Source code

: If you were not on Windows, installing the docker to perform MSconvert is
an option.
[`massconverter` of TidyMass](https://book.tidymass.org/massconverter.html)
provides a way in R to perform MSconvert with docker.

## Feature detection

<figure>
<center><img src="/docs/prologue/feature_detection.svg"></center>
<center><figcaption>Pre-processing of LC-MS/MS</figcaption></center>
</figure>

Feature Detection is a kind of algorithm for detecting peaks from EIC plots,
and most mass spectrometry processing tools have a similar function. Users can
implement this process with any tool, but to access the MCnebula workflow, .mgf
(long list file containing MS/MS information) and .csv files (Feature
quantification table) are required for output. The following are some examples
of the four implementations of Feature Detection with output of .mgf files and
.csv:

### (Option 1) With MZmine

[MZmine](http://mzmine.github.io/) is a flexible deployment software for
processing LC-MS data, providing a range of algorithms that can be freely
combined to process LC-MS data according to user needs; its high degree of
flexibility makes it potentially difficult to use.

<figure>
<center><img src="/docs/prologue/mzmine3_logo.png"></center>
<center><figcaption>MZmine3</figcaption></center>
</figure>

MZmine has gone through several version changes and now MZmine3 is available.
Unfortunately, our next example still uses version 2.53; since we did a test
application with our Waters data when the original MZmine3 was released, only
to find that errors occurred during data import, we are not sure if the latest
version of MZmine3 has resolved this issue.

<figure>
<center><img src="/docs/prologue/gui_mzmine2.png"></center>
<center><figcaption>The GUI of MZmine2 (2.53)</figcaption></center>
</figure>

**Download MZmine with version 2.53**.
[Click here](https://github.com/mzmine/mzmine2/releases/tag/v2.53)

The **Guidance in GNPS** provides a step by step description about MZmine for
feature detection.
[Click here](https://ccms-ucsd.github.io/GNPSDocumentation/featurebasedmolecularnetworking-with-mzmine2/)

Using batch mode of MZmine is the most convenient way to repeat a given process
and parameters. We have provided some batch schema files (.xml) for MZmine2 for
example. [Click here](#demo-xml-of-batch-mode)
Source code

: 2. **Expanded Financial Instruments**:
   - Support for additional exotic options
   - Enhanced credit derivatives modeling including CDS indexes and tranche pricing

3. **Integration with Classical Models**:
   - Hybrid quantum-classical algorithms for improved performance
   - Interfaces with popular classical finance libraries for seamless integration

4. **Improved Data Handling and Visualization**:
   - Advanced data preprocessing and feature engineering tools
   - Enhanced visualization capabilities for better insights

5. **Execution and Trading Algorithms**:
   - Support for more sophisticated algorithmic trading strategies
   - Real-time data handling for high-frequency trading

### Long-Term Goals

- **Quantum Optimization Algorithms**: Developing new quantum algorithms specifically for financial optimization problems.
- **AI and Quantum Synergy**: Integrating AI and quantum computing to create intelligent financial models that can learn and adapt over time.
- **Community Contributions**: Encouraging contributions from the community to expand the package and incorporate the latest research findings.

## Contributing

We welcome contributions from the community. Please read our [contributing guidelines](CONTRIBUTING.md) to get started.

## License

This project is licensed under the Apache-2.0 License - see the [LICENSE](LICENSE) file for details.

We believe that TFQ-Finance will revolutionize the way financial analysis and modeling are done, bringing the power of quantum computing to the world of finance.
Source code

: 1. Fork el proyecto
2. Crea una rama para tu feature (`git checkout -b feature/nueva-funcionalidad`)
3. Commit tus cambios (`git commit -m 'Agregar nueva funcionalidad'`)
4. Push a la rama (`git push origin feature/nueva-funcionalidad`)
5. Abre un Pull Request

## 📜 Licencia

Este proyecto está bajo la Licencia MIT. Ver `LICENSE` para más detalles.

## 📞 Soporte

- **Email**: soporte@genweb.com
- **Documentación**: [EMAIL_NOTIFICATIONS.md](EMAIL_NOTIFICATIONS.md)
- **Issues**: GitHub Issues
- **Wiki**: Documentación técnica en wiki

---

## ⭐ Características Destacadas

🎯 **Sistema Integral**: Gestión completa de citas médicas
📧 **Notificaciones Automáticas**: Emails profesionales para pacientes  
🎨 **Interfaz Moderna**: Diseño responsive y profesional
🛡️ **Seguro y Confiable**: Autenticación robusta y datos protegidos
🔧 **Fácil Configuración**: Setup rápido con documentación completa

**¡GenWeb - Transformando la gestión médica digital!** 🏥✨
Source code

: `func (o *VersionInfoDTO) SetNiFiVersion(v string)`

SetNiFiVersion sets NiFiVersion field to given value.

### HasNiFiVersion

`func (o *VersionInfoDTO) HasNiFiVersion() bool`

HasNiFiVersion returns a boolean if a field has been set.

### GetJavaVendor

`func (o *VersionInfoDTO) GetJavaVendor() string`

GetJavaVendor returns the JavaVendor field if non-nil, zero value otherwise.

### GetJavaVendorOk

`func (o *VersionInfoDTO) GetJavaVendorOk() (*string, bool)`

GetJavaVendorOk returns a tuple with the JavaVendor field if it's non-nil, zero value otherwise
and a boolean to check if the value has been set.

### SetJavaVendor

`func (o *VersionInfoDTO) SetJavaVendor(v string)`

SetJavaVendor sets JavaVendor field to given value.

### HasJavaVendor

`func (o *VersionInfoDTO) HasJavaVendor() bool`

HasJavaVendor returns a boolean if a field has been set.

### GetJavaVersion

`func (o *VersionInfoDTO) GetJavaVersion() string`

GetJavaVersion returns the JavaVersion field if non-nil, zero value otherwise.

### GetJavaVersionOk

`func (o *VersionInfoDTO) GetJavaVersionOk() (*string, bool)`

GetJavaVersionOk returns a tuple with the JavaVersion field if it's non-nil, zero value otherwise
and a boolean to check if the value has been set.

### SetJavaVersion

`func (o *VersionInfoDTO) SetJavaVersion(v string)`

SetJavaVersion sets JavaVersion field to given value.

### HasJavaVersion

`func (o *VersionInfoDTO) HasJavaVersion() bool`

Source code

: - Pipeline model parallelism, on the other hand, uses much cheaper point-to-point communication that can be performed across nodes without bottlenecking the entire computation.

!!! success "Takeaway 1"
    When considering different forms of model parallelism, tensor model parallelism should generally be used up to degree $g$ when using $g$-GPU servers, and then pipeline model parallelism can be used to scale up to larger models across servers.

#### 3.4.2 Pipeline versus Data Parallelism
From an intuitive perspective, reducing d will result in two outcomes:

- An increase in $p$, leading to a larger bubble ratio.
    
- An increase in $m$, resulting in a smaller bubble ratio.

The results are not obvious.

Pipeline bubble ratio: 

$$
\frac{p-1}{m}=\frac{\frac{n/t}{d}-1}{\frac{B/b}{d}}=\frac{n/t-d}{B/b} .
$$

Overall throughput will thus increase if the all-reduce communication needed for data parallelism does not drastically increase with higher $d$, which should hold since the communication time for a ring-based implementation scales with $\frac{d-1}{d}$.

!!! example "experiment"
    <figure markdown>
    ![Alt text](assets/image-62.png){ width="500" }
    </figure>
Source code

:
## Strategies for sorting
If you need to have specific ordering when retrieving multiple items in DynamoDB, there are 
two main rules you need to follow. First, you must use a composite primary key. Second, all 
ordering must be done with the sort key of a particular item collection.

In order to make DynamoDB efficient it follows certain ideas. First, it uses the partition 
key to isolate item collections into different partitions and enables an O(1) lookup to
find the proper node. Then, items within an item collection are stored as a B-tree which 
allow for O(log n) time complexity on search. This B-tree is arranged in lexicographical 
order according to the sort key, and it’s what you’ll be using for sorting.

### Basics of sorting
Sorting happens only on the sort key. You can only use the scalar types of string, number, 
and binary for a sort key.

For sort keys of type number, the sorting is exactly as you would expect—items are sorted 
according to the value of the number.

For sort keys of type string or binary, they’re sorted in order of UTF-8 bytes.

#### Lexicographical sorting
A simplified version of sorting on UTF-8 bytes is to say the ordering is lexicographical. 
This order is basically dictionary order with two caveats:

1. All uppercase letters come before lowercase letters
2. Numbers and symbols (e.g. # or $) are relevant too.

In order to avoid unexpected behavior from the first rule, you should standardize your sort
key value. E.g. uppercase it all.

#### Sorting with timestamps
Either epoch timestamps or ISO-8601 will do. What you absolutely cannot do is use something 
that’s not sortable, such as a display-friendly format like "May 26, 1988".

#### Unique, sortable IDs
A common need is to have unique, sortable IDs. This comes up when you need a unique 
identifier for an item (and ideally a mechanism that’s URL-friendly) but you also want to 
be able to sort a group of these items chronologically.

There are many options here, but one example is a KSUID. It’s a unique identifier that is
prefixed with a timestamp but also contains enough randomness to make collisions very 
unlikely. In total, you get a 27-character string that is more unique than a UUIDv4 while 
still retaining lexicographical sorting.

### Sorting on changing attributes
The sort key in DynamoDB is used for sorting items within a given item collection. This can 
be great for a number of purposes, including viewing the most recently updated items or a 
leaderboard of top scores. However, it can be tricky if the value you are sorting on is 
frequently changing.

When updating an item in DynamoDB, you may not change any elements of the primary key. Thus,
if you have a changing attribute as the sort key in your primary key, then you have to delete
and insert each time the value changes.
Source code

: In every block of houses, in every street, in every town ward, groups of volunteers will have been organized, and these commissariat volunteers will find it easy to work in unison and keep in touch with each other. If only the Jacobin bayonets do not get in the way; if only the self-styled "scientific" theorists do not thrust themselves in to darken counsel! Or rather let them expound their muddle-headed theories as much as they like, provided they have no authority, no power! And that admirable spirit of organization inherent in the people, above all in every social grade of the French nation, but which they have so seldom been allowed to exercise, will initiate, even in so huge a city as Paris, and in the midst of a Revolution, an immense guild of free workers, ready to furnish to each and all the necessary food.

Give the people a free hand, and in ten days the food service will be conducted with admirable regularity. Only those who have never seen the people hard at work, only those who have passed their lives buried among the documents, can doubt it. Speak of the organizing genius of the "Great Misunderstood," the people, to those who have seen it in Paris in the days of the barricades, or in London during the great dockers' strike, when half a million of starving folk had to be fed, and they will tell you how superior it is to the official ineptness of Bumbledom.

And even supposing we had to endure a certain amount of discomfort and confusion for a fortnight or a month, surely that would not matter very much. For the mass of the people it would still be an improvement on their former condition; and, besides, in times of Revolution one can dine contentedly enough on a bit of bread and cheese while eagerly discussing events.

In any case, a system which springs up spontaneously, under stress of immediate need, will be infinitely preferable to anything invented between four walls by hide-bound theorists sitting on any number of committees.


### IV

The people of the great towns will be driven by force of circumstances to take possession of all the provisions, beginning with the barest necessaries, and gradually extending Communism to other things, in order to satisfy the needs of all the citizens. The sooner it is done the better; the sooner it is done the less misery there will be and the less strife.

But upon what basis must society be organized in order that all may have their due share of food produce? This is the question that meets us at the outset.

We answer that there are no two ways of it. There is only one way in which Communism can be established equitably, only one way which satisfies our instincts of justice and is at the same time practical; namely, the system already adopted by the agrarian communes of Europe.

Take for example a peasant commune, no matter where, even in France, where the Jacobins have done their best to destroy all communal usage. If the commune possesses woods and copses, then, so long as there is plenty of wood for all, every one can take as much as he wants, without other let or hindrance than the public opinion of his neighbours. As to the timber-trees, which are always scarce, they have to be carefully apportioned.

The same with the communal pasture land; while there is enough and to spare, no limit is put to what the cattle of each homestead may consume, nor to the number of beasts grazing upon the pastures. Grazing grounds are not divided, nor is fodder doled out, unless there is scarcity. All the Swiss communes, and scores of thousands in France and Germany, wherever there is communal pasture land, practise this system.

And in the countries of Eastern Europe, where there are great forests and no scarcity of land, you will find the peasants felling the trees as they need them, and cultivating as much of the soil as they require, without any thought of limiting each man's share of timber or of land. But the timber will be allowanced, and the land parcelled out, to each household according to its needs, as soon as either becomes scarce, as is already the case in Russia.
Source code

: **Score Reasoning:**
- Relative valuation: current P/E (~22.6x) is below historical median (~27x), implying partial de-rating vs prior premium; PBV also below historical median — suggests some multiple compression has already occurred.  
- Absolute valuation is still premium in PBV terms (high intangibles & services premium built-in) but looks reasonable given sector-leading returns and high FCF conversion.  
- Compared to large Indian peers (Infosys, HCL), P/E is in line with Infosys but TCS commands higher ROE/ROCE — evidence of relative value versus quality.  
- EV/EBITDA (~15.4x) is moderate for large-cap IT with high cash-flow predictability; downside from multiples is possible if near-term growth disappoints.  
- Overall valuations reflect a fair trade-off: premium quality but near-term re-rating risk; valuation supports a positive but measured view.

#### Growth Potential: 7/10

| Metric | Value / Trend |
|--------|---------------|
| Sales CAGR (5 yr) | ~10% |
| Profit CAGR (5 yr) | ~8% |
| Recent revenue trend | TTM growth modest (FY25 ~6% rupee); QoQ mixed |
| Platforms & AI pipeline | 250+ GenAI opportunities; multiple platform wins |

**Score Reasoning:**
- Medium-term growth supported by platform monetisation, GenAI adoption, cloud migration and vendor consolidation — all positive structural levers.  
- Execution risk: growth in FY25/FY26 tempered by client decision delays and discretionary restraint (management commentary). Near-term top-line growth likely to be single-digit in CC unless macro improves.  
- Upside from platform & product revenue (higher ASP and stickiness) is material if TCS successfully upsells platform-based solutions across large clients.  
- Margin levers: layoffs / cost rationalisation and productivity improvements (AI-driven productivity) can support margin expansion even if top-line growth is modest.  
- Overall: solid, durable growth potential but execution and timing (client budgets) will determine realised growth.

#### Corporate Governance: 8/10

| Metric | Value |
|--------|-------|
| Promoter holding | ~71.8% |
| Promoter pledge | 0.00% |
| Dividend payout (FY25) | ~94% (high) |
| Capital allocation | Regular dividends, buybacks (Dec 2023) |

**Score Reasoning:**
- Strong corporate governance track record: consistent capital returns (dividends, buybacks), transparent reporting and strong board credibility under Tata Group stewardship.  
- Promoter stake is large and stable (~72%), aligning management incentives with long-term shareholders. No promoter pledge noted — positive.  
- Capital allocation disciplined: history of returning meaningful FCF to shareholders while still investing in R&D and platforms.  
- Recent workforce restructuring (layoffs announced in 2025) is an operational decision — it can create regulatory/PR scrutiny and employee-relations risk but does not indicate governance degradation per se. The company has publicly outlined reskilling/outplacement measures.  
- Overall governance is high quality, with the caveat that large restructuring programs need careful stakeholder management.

——————————

### WHAT THE TASK ASKS
Looking at the records, how many of the lines contain the string "same"? Only the number should be given.

### TASK RESPONSE
2